Death is an intriguing subject, for not only will we have to face it ourselves one day, but we may also have to face the deaths of our friends and relations. It is difficult to understand fully all the states of consciousness in which the diversified kinds of life find themselves after death, and we tend to pick up a few isolated references, thus missing the sequence of ideas that our Philosophy presents.
We learn that in all cases of death man's "consciousness leaves the body as suddenly as the flame leaves the wick, when blown out....His perceptive faculties become extinct for ever, his spiritual powers of cogitation and volition...for the time being....He is in a post-mortem torpor." This is a very important statement and is the foundation on which we can build our knowledge of the post-mortem states of consciousness.

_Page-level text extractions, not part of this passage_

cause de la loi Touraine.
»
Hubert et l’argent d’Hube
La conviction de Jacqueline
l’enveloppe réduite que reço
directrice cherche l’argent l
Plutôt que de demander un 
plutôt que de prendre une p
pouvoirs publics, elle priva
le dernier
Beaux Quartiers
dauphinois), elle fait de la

The interval between the death of the body and entrance into new life, we learn, can be divided into three states.
The first is when the Ego, enclosed by the late personality minus the physical body, that portion of the astral body which was the model of the physical (the linga sharira aspect), and vitality or prana, enters into the plane we call kama-loka. We have to remember that a plane is one thing and consciousness on the plane is another.
The entity may stay on that plane for a few hours, days, weeks, years, months, depending on its nature, its mental condition at the moment of death, the character of its death, etc. During that time it is dazed or unconscious, having lost all remembrance of things internal and external. "It is mentally—annihilated; it sleeps its akasic sleep in Kama-loka."
The expressions "dazed," "unconscious," "asleep," etc., all convey to us the idea of a state of consciousness with which we are not fully familiar.
Here we have an explanation of a statement in The Ocean of Theosophy (pp. 106-7) which is so often misunderstood. Mr. Judge wrote, speaking of kama-loka:
It is an astral sphere intermediate between earthly and heavenly life. Beyond any doubt it is the origin of the Christian theory of purgatory, where the soul undergoes penance for evil done and from which it can be released by prayer and other ceremonies or offerings.
This Christian belief Mr. Judge calls a "superstition," and tells us that it is based on the fact that "the soul may be detained in kama-loka by the enormous force of some unsatisfied desire."
In one place a Master of Wisdom has described the after-death state of the good and pure, of those who are neither good nor bad, and of the wicked. The former have "a quiet, blissful sleep, full of happy visions of earth-life." The indifferent "sleep a dreamless, still a quiet sleep." It is the last, the "wicked," who "will in proportion to their grossness suffer the pangs of a nightmare lasting years: their thoughts become living things, their wicked passions—real substance, and they receive back on their heads all the misery they have heaped upon others."
As Mr. Judge has said:
...after death the person, compelled thereto by the thoughts of life, becomes fixed in this, that or the other object or state. That is why the intermediate condition of kama-loka is a necessity. In that state they become what they thought. They were bigots and tortured others: those thoughts give them torture. Internal fires consume them until they are purified. (Notes on the Bhagavad-Gita, pp. 142-43)
This should be linked to another statement of his in the same book (p. 136): "There is, however, a large number of persons who are in the class which has been deprived of spiritual discernment 'through diversity of desires.'"
In The Ocean of Theosophy we read: "After a certain time in kama-loka the being falls into a state of unconsciousness which precedes the change into the next state [viz., Devachan]." This intermediate state Mr. Judge likens to a "term of darkness and heavy sleep" which preludes birth into a new life. The "certain time" spoken of here may be, as we have already seen, moments, hours, days, weeks, years, during which period the being is in a dazed or unconscious condition.
The second of the three after-death stages referred to earlier begins when the condition described above ends and the being enters into pre-devachanic gestation. This is also short, its duration being proportionate to the spiritual stamina of the entity. It is a condition of heavy sleep.
Towards the end of this gestation period, we are told, remembrance slowly and gradually returns and all the memories of the past life divide into those which, being of a low kind, must stay in kama-loka with the shell, and those which can go with the entity or Ego into Devachan.
The third condition is reached when the Ego, with the past life's memories and aspirations which can be assimilated by it, finds itself in the subjective dream condition called Devachan. Here the consciousness is entirely subjective, and it lives over again the past life; but, unlike the events of real life, only those of them remain that are chosen by the Ego, while the others fade away. Thus, out of the resurrected past all that remains with the Ego ideating in Devachan is what it has felt spiritually—that is, what was evolved by and through, and was lived over by his spiritual faculties. The Ego has no objective consciousness, and therefore cannot have communication with other entities in Devachan or on earth. Its life is one of bliss.
The time spent here in mortal years may be short, or the average of 1,000 to 1,500 years, or very long, all depending on the past life. When this period is over, the past life has become part of the permanent memory of the Ego. For a moment there is full consciousness, and then oblivion—and the Ego prepares for a new birth.